As to the effectiveness of the language of Church teaching (“the language we speak is not communicating”), some distinctions need to be made. Communication is ineffective when the words are not understood by the listener. Communication is effective when the words are understood, even if the listener rejects the truth of the message. As regards the moral doctrine of the Church, the problem for many today is not unintelligibility, i.e, they cannot figure out what the Church teaches. Rather, that doctrine is understood quite well – and rejected.
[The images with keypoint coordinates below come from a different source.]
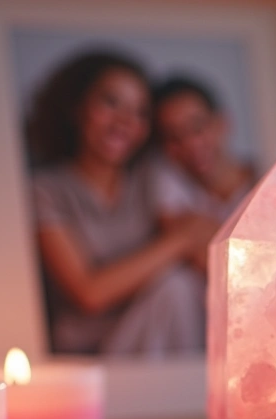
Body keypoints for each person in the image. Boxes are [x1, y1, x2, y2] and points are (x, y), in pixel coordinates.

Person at [25, 51, 211, 356]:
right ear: (77, 106)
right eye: (111, 103)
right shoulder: (46, 190)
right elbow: (89, 293)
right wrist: (178, 241)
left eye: (139, 113)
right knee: (174, 287)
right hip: (87, 357)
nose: (125, 122)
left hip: (157, 343)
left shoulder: (151, 177)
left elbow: (201, 245)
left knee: (180, 287)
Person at [146, 76, 256, 262]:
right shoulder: (172, 194)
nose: (190, 144)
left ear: (222, 122)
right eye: (173, 137)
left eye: (197, 127)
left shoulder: (271, 178)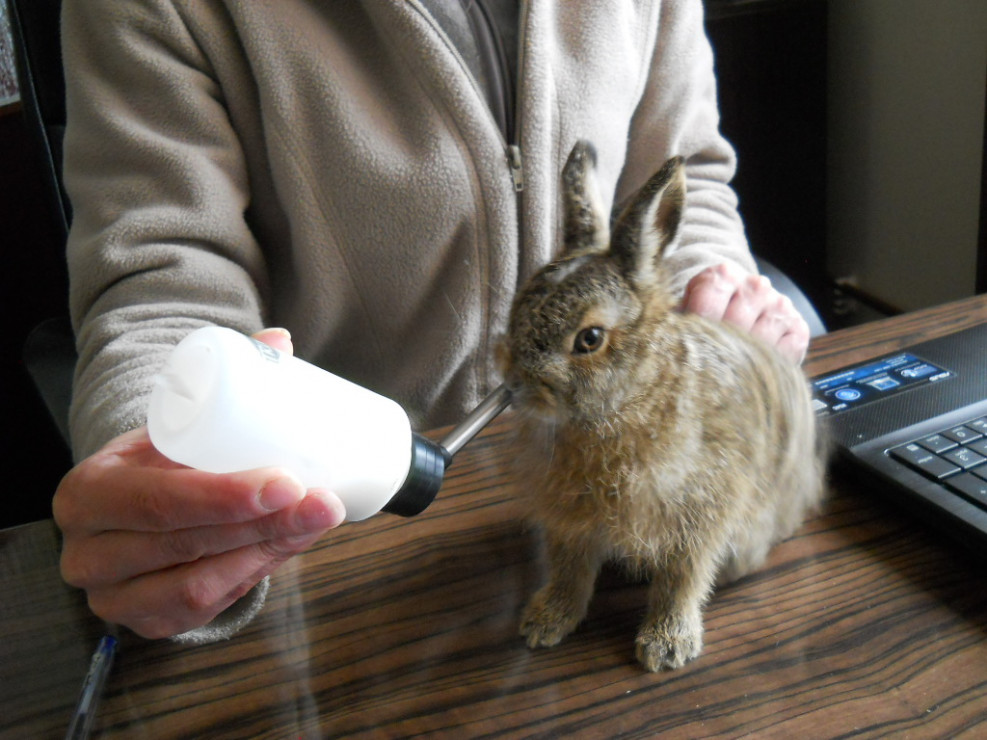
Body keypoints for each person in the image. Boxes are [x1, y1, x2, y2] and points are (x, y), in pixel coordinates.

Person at [53, 0, 810, 643]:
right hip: (336, 532)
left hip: (605, 447)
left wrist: (714, 285)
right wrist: (169, 476)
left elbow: (686, 173)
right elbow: (160, 275)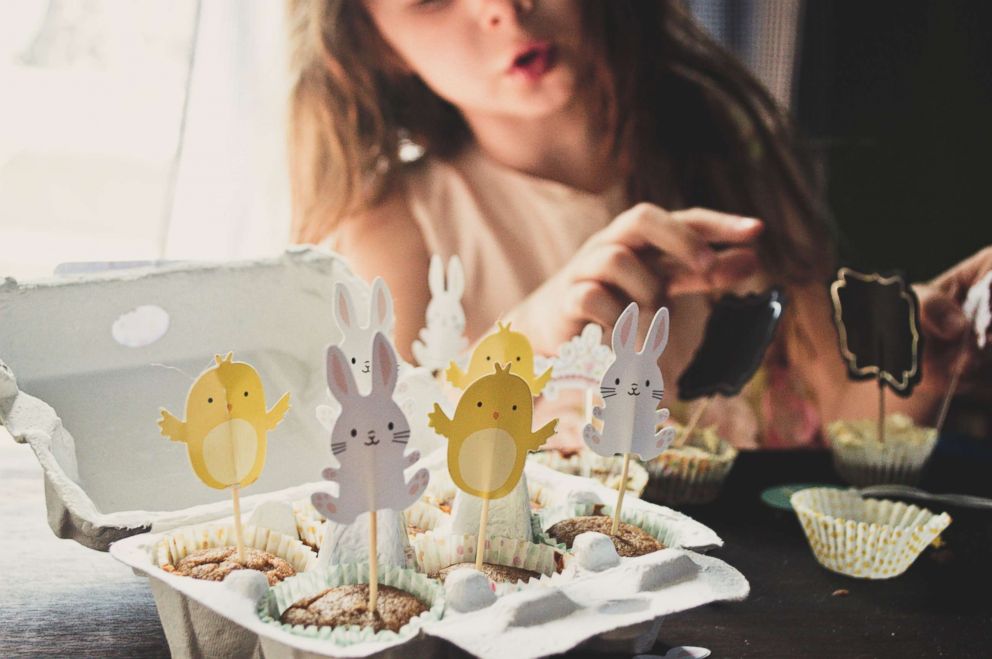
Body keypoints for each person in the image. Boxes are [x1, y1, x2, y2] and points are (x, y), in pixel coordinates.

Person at [284, 0, 991, 447]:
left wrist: (922, 364)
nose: (503, 7)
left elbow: (840, 407)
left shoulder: (725, 151)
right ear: (372, 41)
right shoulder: (392, 230)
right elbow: (377, 467)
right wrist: (530, 339)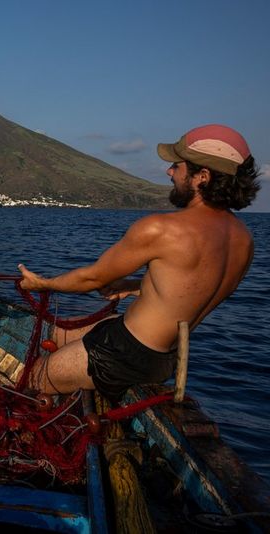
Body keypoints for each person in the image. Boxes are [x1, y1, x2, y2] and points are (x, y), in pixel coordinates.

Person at [18, 124, 260, 402]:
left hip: (123, 354)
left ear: (201, 177)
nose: (169, 172)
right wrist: (135, 286)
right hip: (167, 357)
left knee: (32, 376)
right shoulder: (244, 241)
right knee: (56, 333)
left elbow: (92, 279)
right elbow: (190, 290)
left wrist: (42, 283)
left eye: (177, 166)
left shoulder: (161, 228)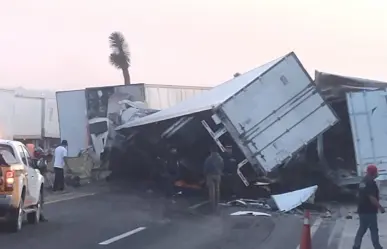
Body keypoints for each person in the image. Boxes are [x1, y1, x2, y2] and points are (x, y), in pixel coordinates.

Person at [353, 164, 385, 249]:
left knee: (362, 229)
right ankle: (377, 246)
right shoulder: (370, 182)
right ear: (374, 173)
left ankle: (356, 246)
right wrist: (380, 207)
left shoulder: (363, 181)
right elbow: (372, 198)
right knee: (373, 229)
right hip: (369, 210)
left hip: (362, 209)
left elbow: (358, 194)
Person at [203, 144, 224, 212]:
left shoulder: (209, 158)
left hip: (210, 175)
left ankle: (212, 207)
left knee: (212, 191)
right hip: (218, 175)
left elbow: (206, 168)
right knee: (217, 190)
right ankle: (217, 205)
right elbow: (222, 166)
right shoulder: (220, 158)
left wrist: (205, 175)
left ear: (211, 151)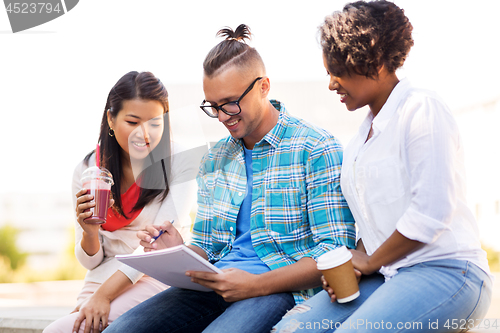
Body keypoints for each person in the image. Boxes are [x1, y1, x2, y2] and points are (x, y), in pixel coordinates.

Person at [103, 24, 355, 333]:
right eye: (213, 106)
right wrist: (177, 250)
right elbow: (208, 247)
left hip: (278, 289)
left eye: (231, 102)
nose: (222, 116)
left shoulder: (316, 148)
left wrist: (255, 285)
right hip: (215, 284)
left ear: (263, 87)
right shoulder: (216, 158)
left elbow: (335, 251)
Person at [272, 1, 493, 332]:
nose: (331, 84)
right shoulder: (362, 137)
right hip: (390, 273)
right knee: (291, 329)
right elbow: (374, 224)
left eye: (337, 70)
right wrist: (355, 265)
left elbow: (430, 213)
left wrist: (369, 261)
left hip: (448, 271)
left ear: (370, 61)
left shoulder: (421, 108)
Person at [43, 71, 198, 333]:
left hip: (157, 274)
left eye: (155, 123)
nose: (144, 134)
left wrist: (103, 297)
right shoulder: (88, 170)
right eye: (132, 121)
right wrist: (90, 233)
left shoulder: (178, 161)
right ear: (111, 119)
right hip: (103, 276)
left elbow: (156, 244)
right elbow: (91, 261)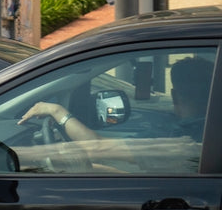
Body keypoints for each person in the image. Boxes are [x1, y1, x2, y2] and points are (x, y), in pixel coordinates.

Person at [19, 56, 212, 144]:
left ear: (175, 95)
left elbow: (97, 146)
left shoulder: (176, 136)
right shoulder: (207, 131)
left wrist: (56, 111)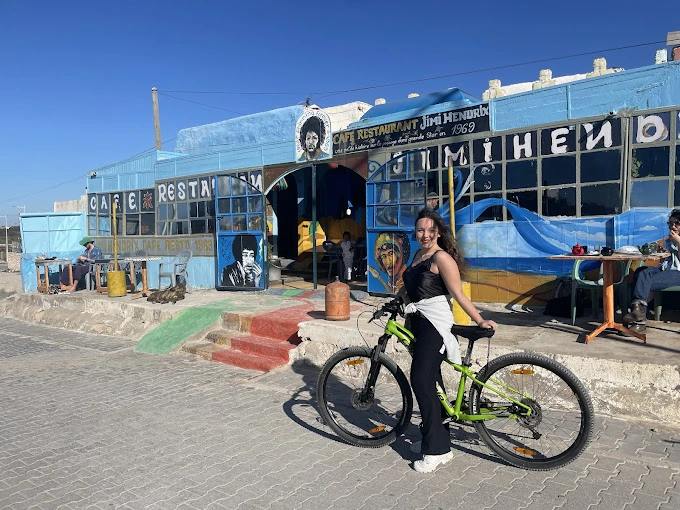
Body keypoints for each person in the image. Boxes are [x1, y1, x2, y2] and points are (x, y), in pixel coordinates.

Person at [400, 208, 497, 473]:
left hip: (435, 325)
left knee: (421, 380)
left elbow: (458, 294)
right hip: (418, 323)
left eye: (431, 230)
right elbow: (413, 285)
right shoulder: (420, 255)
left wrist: (480, 320)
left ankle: (438, 451)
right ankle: (437, 439)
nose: (425, 235)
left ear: (439, 232)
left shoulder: (442, 258)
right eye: (421, 230)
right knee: (433, 384)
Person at [623, 208, 680, 333]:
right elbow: (664, 260)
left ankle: (639, 318)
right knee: (641, 271)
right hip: (665, 269)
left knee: (644, 281)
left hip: (678, 273)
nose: (673, 226)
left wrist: (678, 241)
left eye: (677, 223)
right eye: (670, 223)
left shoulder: (676, 239)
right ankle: (637, 311)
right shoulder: (669, 240)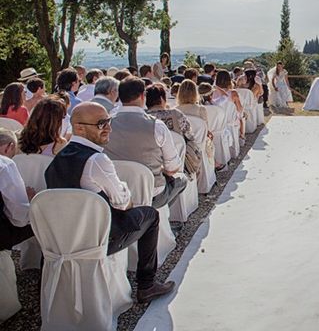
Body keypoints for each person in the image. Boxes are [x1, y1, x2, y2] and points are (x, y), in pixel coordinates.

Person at [44, 102, 175, 302]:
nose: (109, 128)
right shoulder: (96, 160)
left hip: (62, 237)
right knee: (151, 215)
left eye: (109, 121)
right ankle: (147, 284)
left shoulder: (58, 156)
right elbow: (123, 202)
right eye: (101, 124)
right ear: (79, 127)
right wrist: (128, 200)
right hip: (98, 239)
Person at [103, 78, 186, 209]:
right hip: (151, 193)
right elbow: (173, 168)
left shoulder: (106, 125)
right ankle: (160, 215)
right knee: (181, 180)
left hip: (115, 192)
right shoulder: (156, 126)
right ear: (143, 96)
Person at [146, 84, 202, 180]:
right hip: (178, 161)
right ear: (162, 99)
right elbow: (190, 136)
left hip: (150, 165)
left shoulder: (143, 117)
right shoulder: (176, 114)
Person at [0, 128, 35, 252]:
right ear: (9, 147)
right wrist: (29, 200)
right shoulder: (5, 164)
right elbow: (18, 217)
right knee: (40, 220)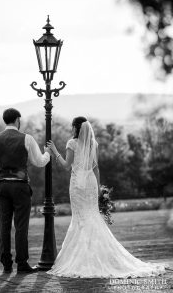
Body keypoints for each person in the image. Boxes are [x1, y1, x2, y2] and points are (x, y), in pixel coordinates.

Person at [46, 116, 169, 278]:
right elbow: (96, 168)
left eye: (72, 127)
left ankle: (85, 258)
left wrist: (54, 151)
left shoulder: (72, 143)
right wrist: (98, 188)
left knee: (80, 219)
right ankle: (96, 255)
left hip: (77, 184)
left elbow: (66, 166)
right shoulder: (93, 144)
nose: (71, 129)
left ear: (76, 128)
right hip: (90, 184)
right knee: (92, 216)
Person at [0, 108, 51, 274]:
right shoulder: (27, 139)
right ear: (17, 120)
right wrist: (47, 154)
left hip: (3, 186)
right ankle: (22, 263)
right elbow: (38, 161)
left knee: (4, 226)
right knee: (21, 226)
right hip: (20, 187)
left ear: (5, 120)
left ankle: (6, 264)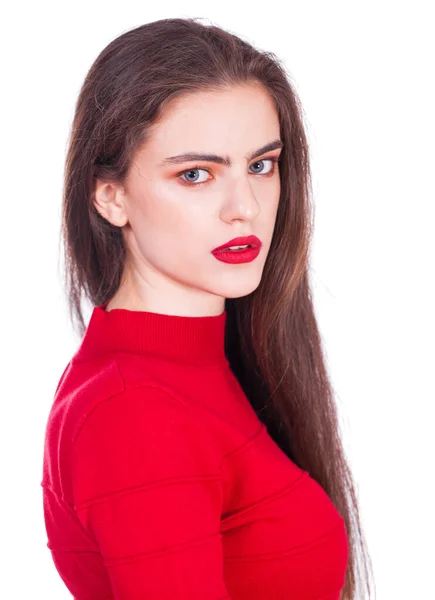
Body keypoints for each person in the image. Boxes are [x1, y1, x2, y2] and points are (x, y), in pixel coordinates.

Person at [40, 17, 375, 600]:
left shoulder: (201, 369)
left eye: (261, 165)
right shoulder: (134, 411)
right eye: (196, 174)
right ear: (110, 197)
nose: (243, 207)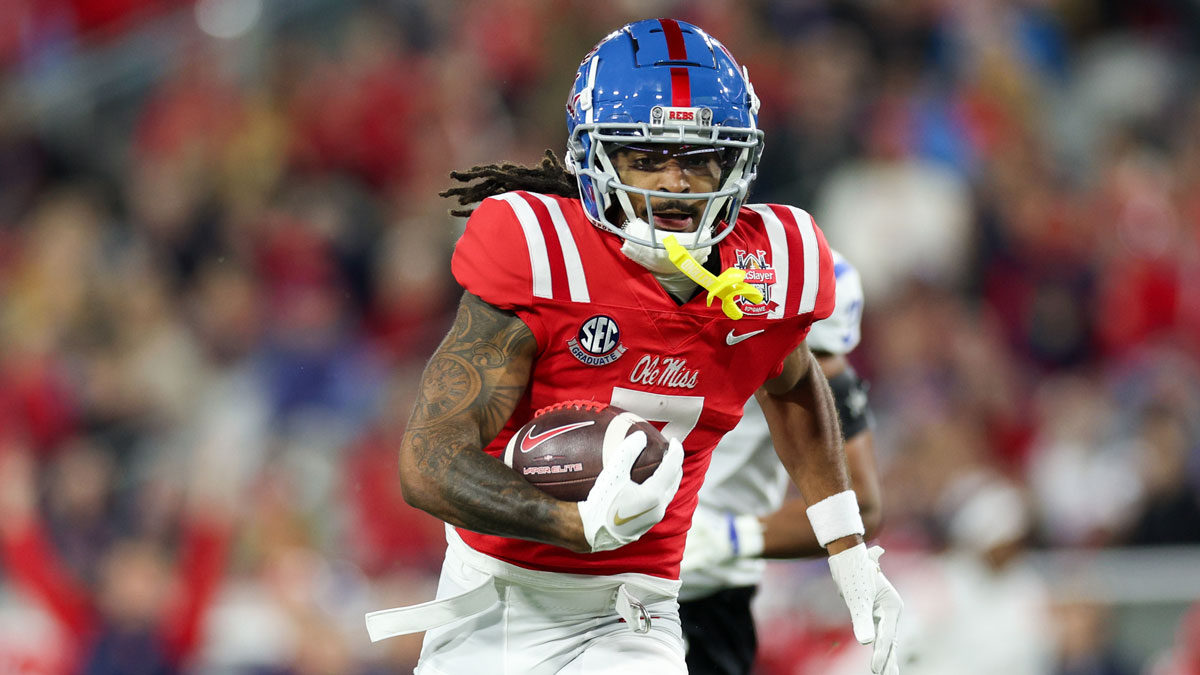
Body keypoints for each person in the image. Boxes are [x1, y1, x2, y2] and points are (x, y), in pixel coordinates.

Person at [365, 19, 901, 675]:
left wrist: (847, 550)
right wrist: (576, 522)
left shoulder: (769, 268)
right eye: (646, 157)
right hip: (494, 601)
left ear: (736, 162)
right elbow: (429, 461)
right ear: (596, 157)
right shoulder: (543, 253)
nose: (675, 183)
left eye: (698, 158)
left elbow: (793, 382)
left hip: (635, 611)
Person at [678, 248, 885, 675]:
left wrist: (728, 539)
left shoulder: (797, 279)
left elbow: (861, 504)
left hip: (704, 591)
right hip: (596, 563)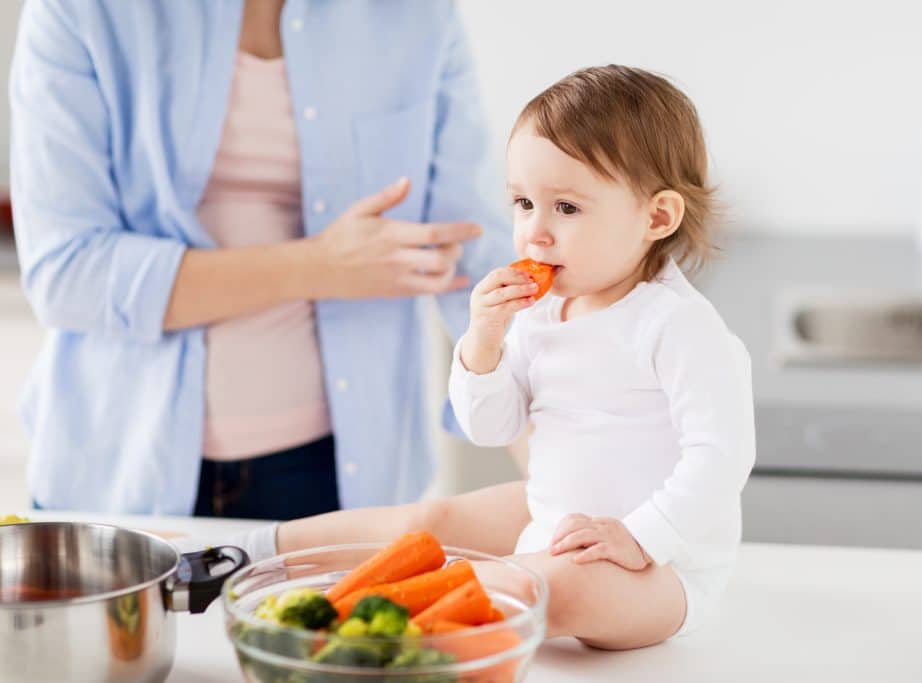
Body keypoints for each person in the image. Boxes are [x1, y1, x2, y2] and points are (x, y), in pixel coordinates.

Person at [254, 65, 756, 648]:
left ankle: (344, 630)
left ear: (657, 217)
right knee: (430, 522)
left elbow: (721, 459)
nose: (534, 234)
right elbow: (491, 427)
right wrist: (483, 343)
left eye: (566, 208)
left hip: (661, 571)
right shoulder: (540, 314)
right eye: (522, 203)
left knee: (554, 588)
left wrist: (643, 537)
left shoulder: (677, 326)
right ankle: (253, 558)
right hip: (553, 532)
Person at [9, 0, 512, 518]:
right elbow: (67, 272)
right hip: (121, 474)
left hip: (345, 477)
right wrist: (319, 266)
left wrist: (554, 453)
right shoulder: (82, 11)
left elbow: (475, 255)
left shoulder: (416, 15)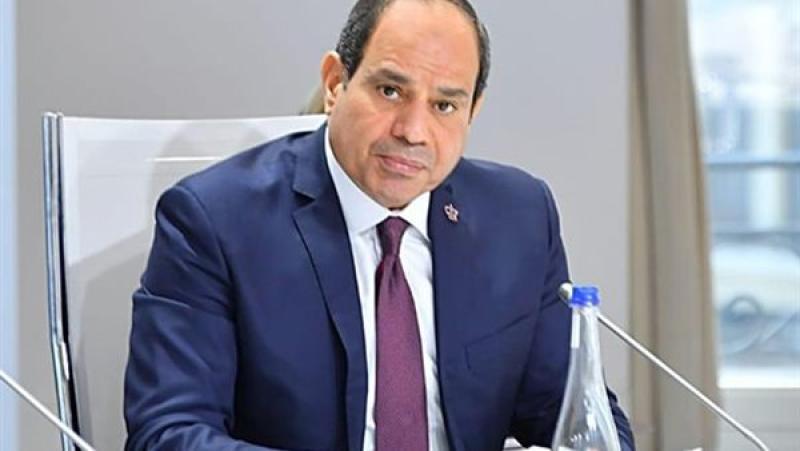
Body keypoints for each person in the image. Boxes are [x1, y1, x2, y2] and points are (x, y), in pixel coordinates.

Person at [124, 0, 636, 450]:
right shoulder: (215, 222)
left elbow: (578, 413)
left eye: (444, 105)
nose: (413, 131)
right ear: (335, 83)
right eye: (391, 91)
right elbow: (168, 434)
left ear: (472, 112)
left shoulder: (518, 218)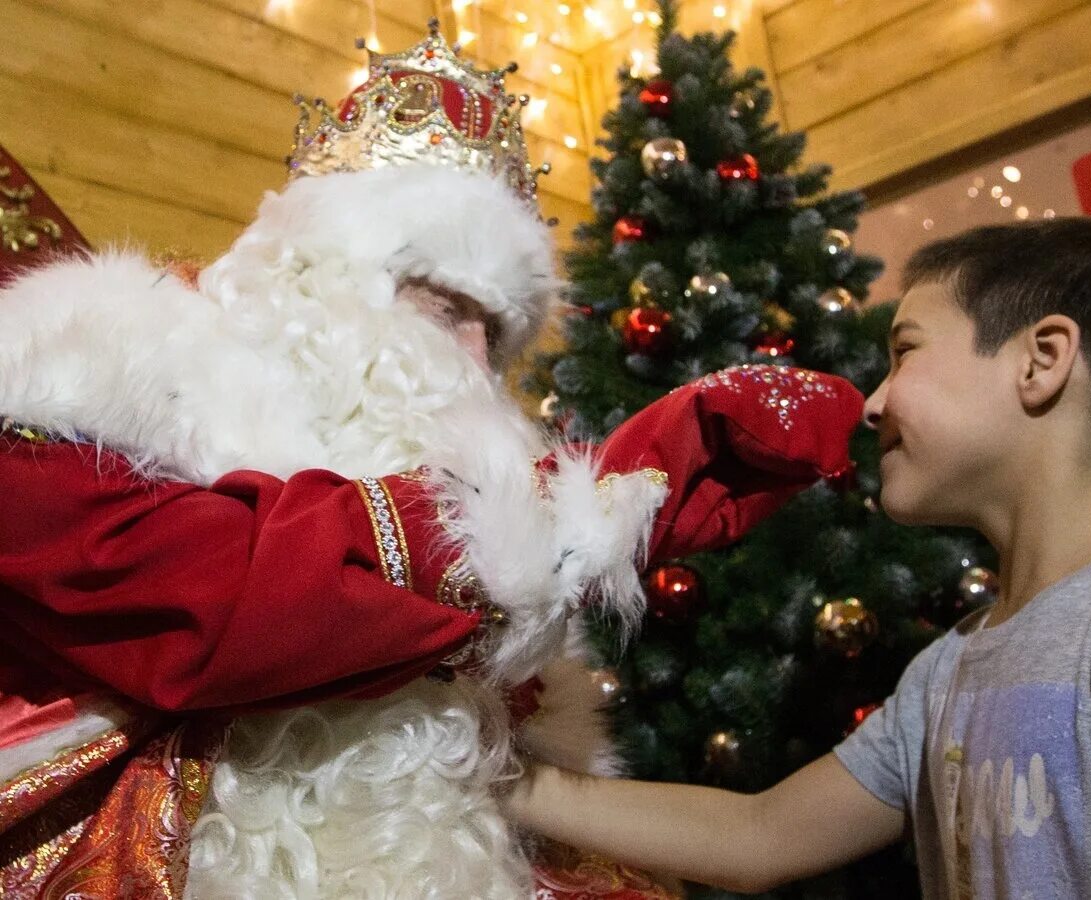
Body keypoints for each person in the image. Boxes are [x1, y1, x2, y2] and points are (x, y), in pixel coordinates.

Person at [0, 21, 864, 899]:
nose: (478, 367)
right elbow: (221, 603)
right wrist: (570, 508)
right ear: (320, 271)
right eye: (446, 306)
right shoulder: (97, 373)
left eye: (502, 337)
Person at [503, 217, 1091, 898]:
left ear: (1042, 361)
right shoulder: (948, 668)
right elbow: (761, 836)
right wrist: (496, 777)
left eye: (906, 351)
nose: (873, 404)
That is not a failure to communicate, but rather a successful imparting of unwelcome knowledge. The Church’s mission is to call sinners to repentance, which starts with proclaiming the truths of the Gospel, however contrary they are to the lifestyle choices of those who hear that proclamation. Our absolute certainty in the truth of the Church’s doctrine and our belief in the efficacy of Divine grace teach us that the anger or sadness produced in a person being challenged to live according to God’s plan is salutary – and in many ways necessary.
(source: The Catholic Thing)
You’re right that the problem is not, or not much, verbal confusion. But this does not mean the problem is explained without remainder by recalcitrant will. That would be shading into voluntarism.
We have verbally stated our view but we have failed to make it plausible. In the Bible, verbal statement of doctrine is depicted as an activity that takes place primarily within the faith community, and verbal apologetics is depicted as a response to sincere inquiry by people who are making their way toward the faith community. Our response to the world outside is not primarily verbal but active; the good works (note: works) of the church are repeatedly described as silencing, shaming or confounding the wicked.
Of course verbal proclamation and active love cannot be separated, for it is by verbal proclamation that active love comes to know itself for what it is, and thus discover new opportunities for application. But that, again, is a reflective (inward) movement rather than an engaged (outward) one.
Before we despair of leading the world in our direction, might we first try more seriously the primary means scripture has appointed for that task?
I agree with everything you say here. These words and yours are simply different “moves” from different moments in an important conversation. You’re quite right about that–what struck me was the juxtaposition from my morning reading that I suggested by appending the image of the attempt to burn an Argentinian cathedral down to these words from the synodal conversation.
And I would take the primary means to be “the foolishness of preaching” in the context of “go and make disciples, baptizing them in the name of the Father and of the Son and of the Holy Spirit, teaching them to observe all things, whatsoever I have commanded you.”
Which, as far as I can see, keeps us right on the theme of proclaiming the whole truth, even to recalcitrant ears–whether they be the ears of Chorazin and Bethsaida, or the less-culpable ears of Sodom and Gomorrah.
And when we have renewed our commitment to that, I would then insert the exhortation of Jude about the various manners of rescuing people, according to the urgency of their need and the severity of their danger, and the whole of the Pastoral Epistles on the means of building that tradition.
I was with you here until the last paragraph; you seem to suggest a two-step movement in which we renew our commitment to preaching the whole truth first, and only after we have reached some arbitrary point of satisfaction on that score do we turn to loving our neighbors. I think it is not a small point to say that we must do it all at once.
“Renewed commitment,” not achieved. All at once is the only way there is.